Many international patients come to North Carolina seeking the finest medical care. But not many of them have flippers and a shell.

The patient, who arrived at Raligh-Durham International Airport on Thursday, is a Kemp's Ridleys sea turtle named "Wee Willie" - that's short for Willamena - who was found stranded on a beach in England in January 2007. Her rescuers think she was a victim of a storm at sea that sent her off her normal trek up and down the eastern U.S. coast.

After two years of rehabilitation at the Weymouth Sealife Park, Willie has been brought back to the U.S. for care at the world renowned Karen Beasley Sea Turtle Rescue and Rehab Center at Topsail Beach.

Jean Beasley, director of the center, said there are currently 37 sea turtles residing at the center. Of the five species of sea turtle, the center has three in residence. Among them, two other Kemp's Ridley turtles like Wee Willie.

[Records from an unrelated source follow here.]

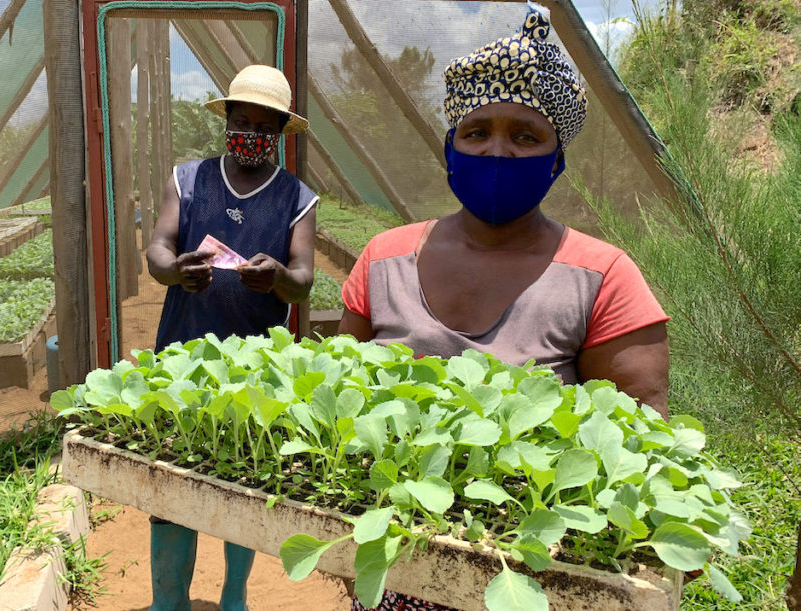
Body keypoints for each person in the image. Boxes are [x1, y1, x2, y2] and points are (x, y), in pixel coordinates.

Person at [338, 7, 670, 610]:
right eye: (477, 132)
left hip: (532, 576)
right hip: (394, 567)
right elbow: (340, 402)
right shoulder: (383, 259)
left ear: (557, 158)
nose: (497, 152)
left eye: (525, 136)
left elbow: (638, 443)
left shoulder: (603, 276)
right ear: (450, 147)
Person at [144, 64, 318, 611]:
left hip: (254, 366)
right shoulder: (188, 179)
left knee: (244, 479)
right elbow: (157, 248)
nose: (250, 133)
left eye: (263, 127)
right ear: (227, 123)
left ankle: (234, 596)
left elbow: (304, 280)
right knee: (170, 478)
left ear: (279, 135)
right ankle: (169, 600)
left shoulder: (297, 197)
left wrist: (279, 279)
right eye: (241, 121)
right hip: (182, 353)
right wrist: (176, 271)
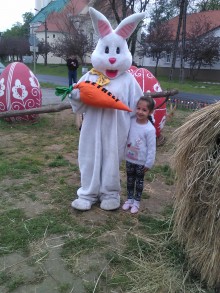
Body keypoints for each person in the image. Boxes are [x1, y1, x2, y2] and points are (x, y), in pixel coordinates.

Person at [122, 96, 156, 214]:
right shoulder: (130, 122)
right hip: (129, 159)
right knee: (130, 180)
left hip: (141, 162)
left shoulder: (150, 130)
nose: (140, 112)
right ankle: (129, 199)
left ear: (150, 112)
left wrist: (149, 163)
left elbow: (152, 148)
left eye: (144, 110)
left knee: (139, 182)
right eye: (138, 108)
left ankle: (136, 202)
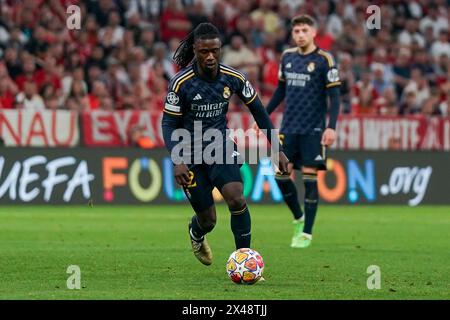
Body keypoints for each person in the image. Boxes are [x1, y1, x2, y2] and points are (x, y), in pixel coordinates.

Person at [161, 23, 289, 266]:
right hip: (189, 153)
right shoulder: (181, 83)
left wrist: (277, 149)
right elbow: (168, 124)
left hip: (219, 147)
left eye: (215, 51)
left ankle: (245, 261)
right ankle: (196, 232)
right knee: (208, 220)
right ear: (195, 50)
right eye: (203, 52)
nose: (210, 57)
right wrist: (177, 160)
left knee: (236, 198)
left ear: (220, 49)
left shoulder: (234, 77)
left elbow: (260, 113)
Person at [254, 15, 341, 248]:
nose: (300, 34)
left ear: (314, 32)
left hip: (313, 129)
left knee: (310, 178)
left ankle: (307, 233)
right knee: (280, 175)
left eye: (304, 30)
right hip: (289, 127)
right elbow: (280, 91)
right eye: (296, 31)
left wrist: (331, 127)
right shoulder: (287, 57)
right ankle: (298, 217)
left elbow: (334, 96)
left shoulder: (325, 59)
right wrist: (262, 115)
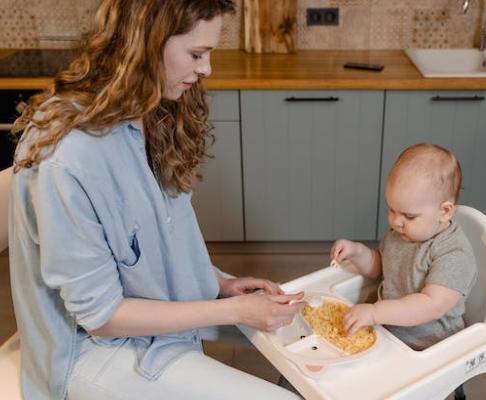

"It isn't that rare for sea turtles to be found in the U.K, but they're usually already dead," she said. "And they're usually most likely loggerheads. It was quite unusual for it to be a Kemp's Ridleys, and for it to still be alive."

Willie is between six and eight years old and weighs in at just about 25 pounds. Though she is small enough now to fit in a plastic chest carried by two female volunteers, Beasley said Willie won't be so "wee" when she is fully grown. She will grow to around 100 pounds, still small by sea turtle standards.

Dr. Craig Harms of the N.C. State College of Veterinary Medicine oversees the medical care of sea turtles at the Rescue Center and other sanctuaries along the North Carolina coast. A cargo hangar served as a makeshift exam room upon Willie's arrival in the Triangle.

"She's in really good shape," he said. "She's filled out really nicely from when she was first stranded."

Since she made the trip in a crate, rather than her usual watery habitat, Harms and his assistants gave Willie an IV of fluid for the two-hour trip to Topsail Island, where she will likely be released into the Atlantic by mid-June.

"She had a great visit to the U.K., but we don't want her swimming back over there," said Beasley. "So we are going to be walking her on the beach at Topsail Island, getting her access to that beach so that she can reset her GPS."

Willie's story has caught the attention of the British public. She was accompanied on her transatlantic journey home by a film crew from the BBC that is recording her journey back into the wild.